Change "ITALY" to "Italia" wherever it appears in the rows, and reproduce all the lines with nothing else altered.

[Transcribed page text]
—————
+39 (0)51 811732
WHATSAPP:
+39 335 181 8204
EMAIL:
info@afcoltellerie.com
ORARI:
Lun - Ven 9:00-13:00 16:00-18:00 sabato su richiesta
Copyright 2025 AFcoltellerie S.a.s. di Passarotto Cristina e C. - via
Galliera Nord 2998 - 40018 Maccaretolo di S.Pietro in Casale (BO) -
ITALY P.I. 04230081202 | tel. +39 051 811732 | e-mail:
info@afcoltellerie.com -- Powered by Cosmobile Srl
—————
Finished task:
+39 (0)51 811732
WHATSAPP:
+39 335 181 8204
EMAIL:
info@afcoltellerie.com
ORARI:
Lun - Ven 9:00-13:00 16:00-18:00 sabato su richiesta
Copyright 2025 AFcoltellerie S.a.s. di Passarotto Cristina e C. - via
Galliera Nord 2998 - 40018 Maccaretolo di S.Pietro in Casale (BO) -
Italia P.I. 04230081202 | tel. +39 051 811732 | e-mail:
info@afcoltellerie.com -- Powered by Cosmobile Srl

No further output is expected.